Comparing SQL collations to Windows collations (322112)
The information in this article applies to:
- Microsoft SQL Server 2000 (all editions)
- Microsoft SQL Server 2005 Developer Edition
- Microsoft SQL Server 2005 Enterprise Edition
- Microsoft SQL Server 2005 Express Edition
- Microsoft SQL Server 2005 Standard Edition
- Microsoft SQL Server 2005 Workgroup
This article was previously published under Q322112 SUMMARYIn Microsoft SQL Server 2000 and in Microsoft SQL Server 2005, a "collation" specifies how strings are
compared and sorted, and what character set is used for non-Unicode data. SQL
Server 2000 supports two types of collations: - SQL collations
- Windows collations
For a description of each type of collation and a good
overview of how to decide which collation to use, see the "Selecting Collations" topic in SQL Server 2000 Books Online, or see the "Collation Types" topic in SQL Server 2005 Books Online. This article discusses additional considerations that may affect your
decision about whether to choose a Windows collation or a SQL collation when
you install SQL Server 2000 or SQL Server 2005. MORE INFORMATIONCollation semantics For a Windows collation, a comparison of non-Unicode data is
implemented by using the same algorithm as Unicode data. Both Unicode and
non-Unicode sorting are compatible with string comparison rules in a particular
version of Windows. This provides consistency across data types in SQL Server.

--

Exercise description »
In the article comparing SQL and Windows collations, which two types of collations does SQL Server 2000 support?

Given records »
--

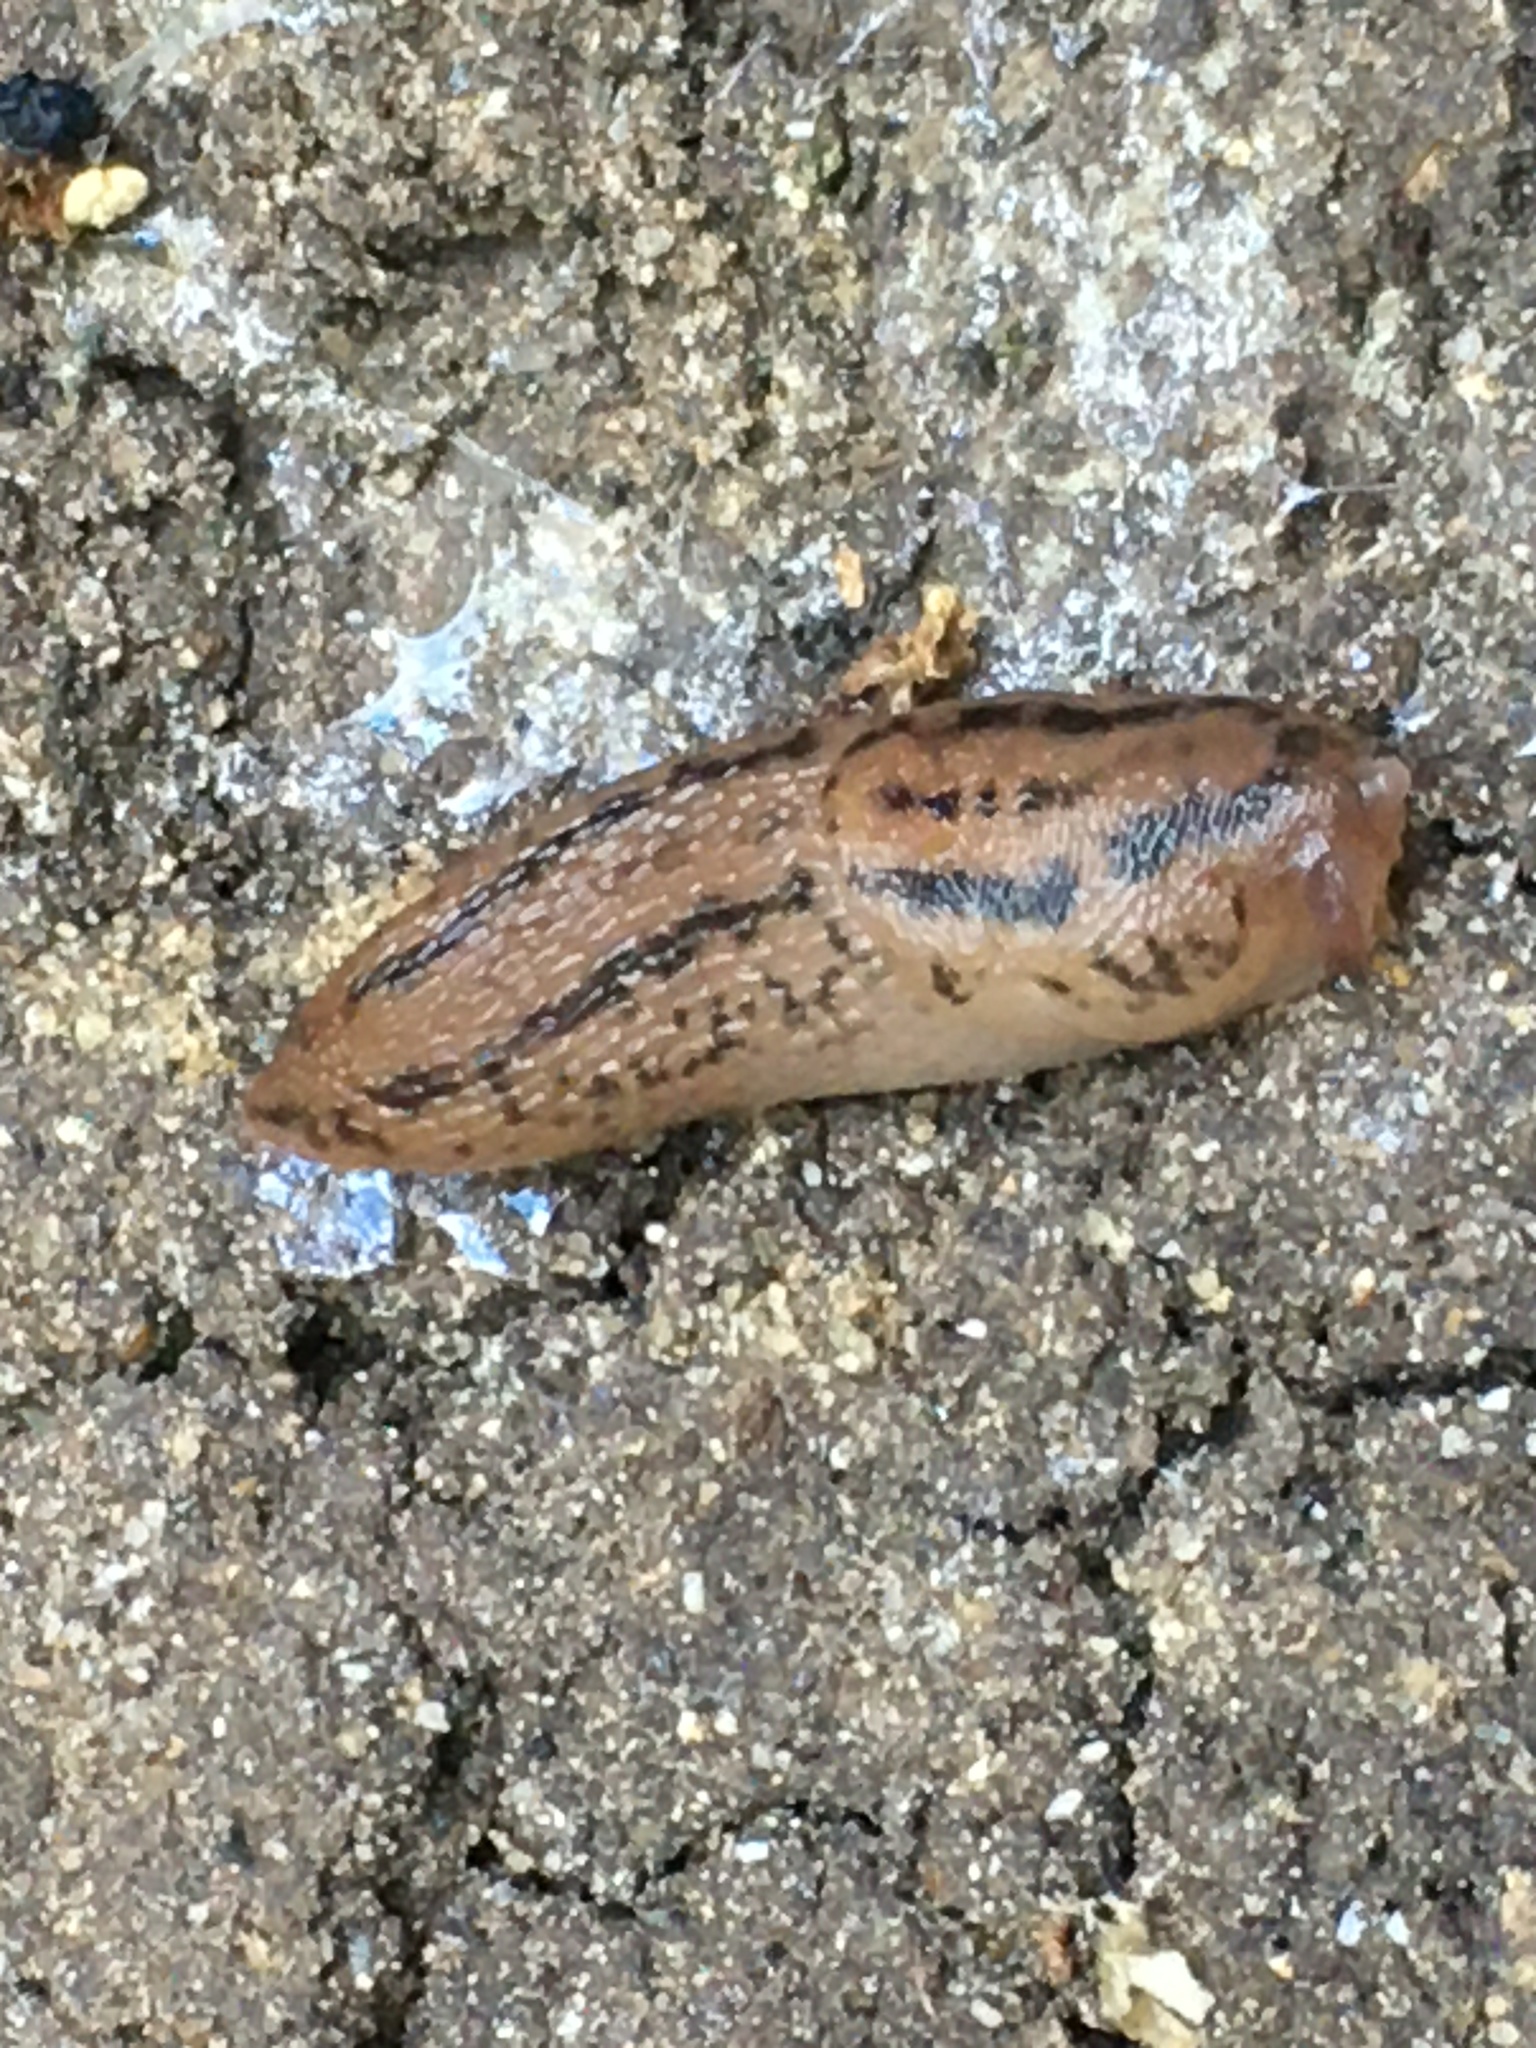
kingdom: Animalia
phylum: Mollusca
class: Gastropoda
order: Stylommatophora
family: Limacidae
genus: Ambigolimax
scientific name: Ambigolimax
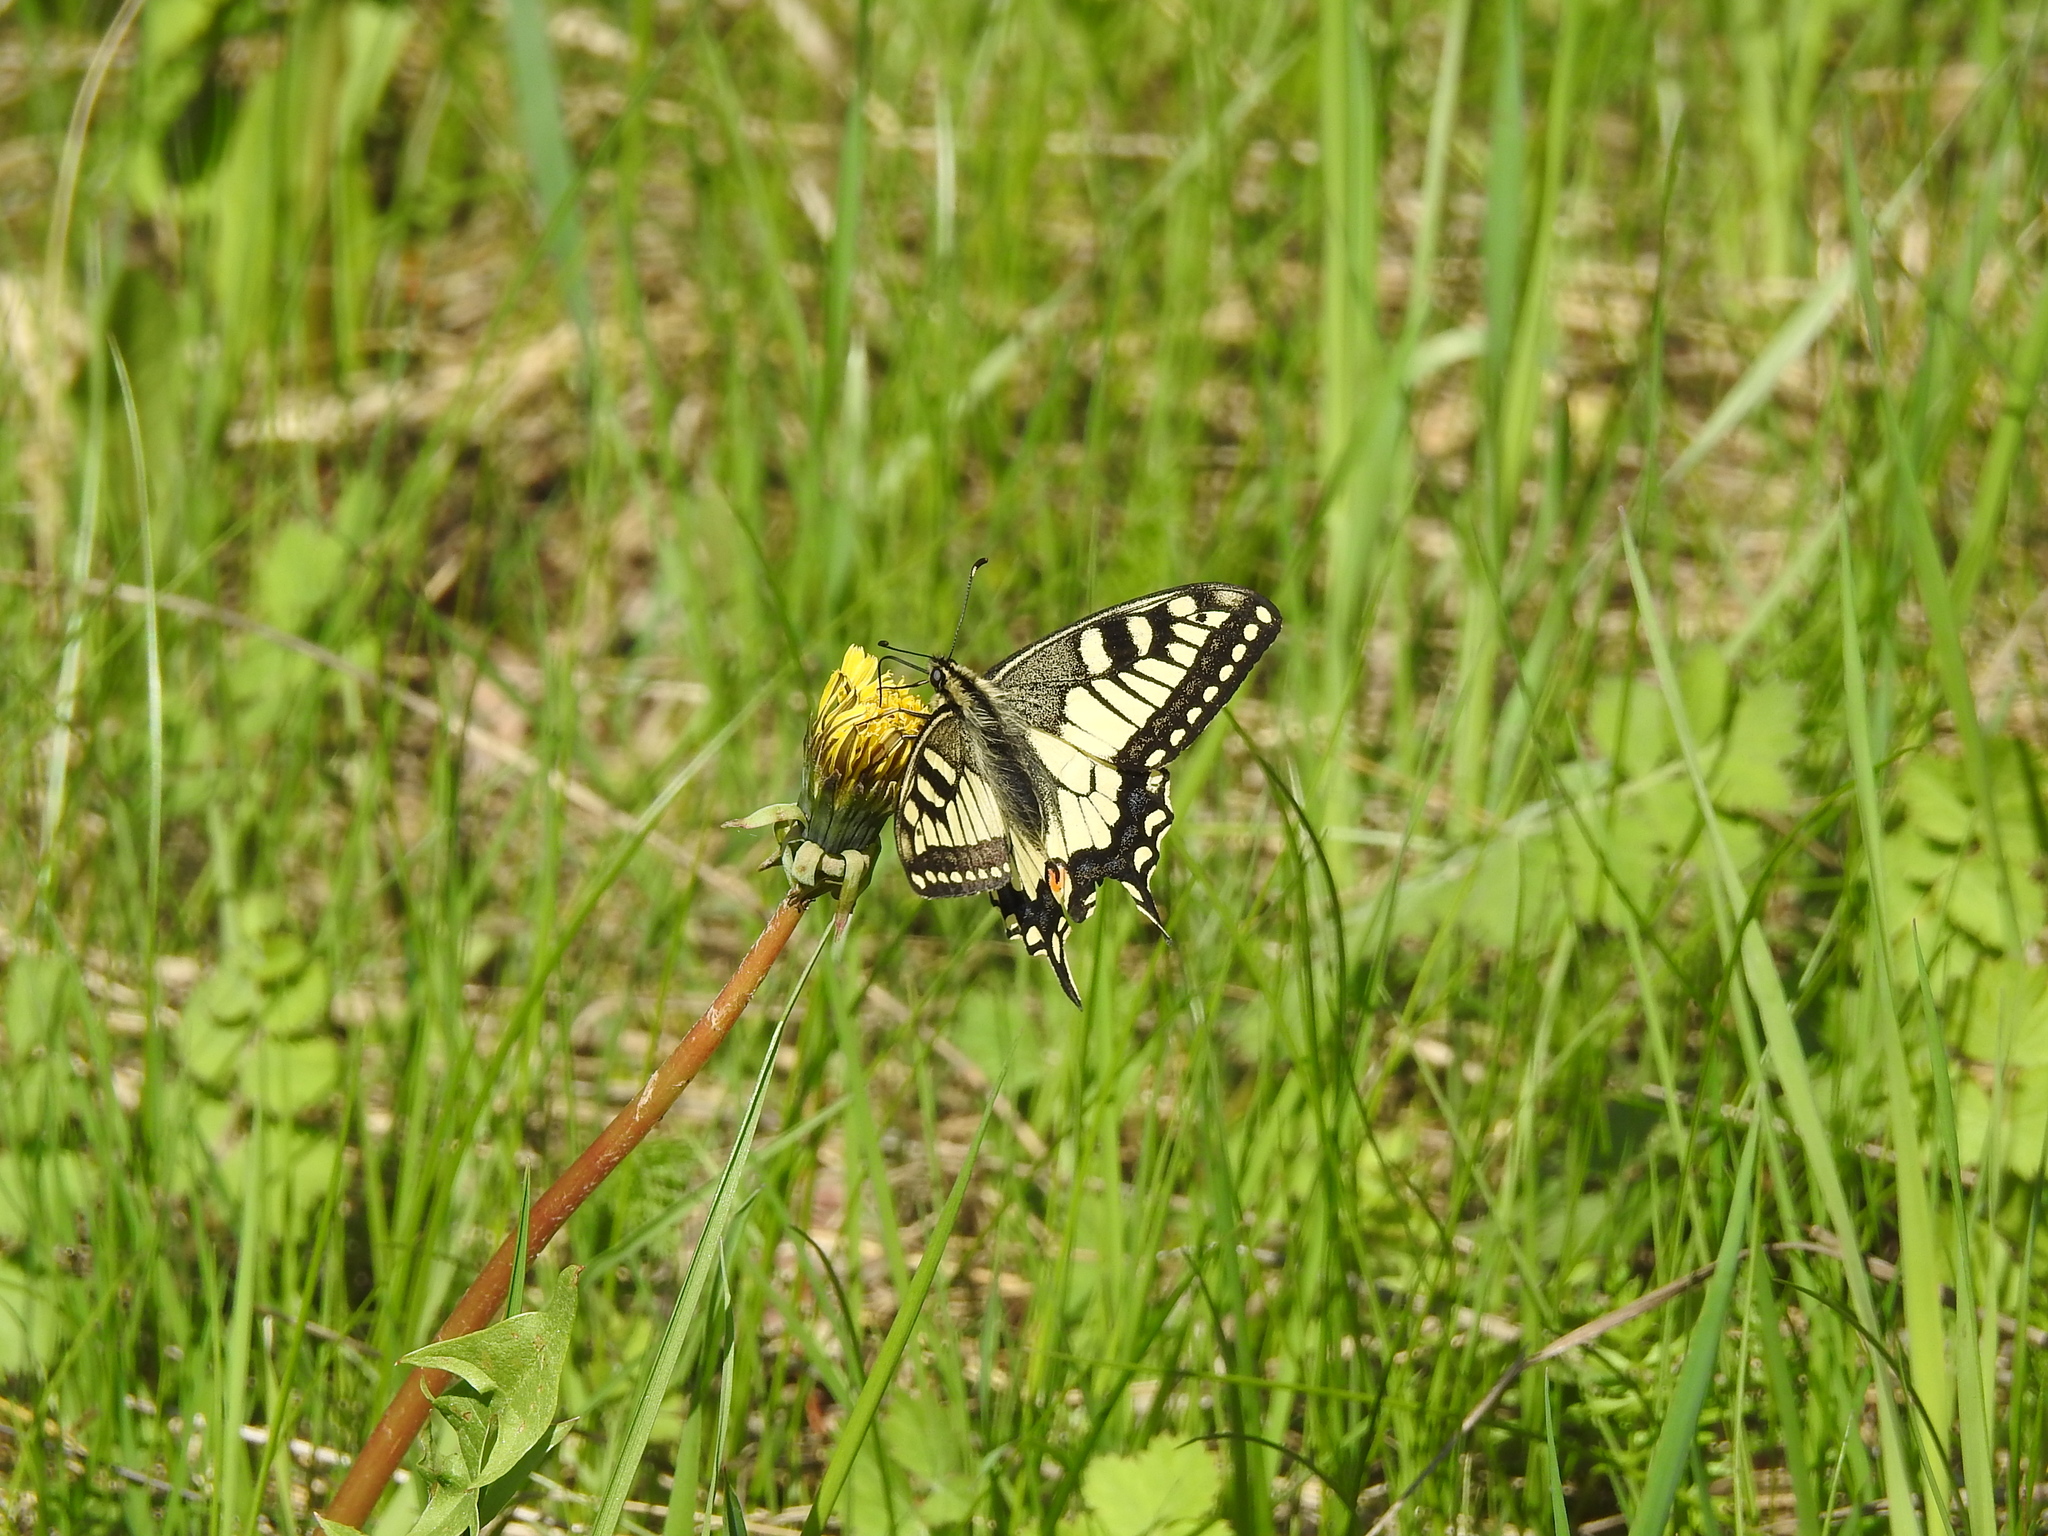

--

Completed task »
SQL collations and Windows collations.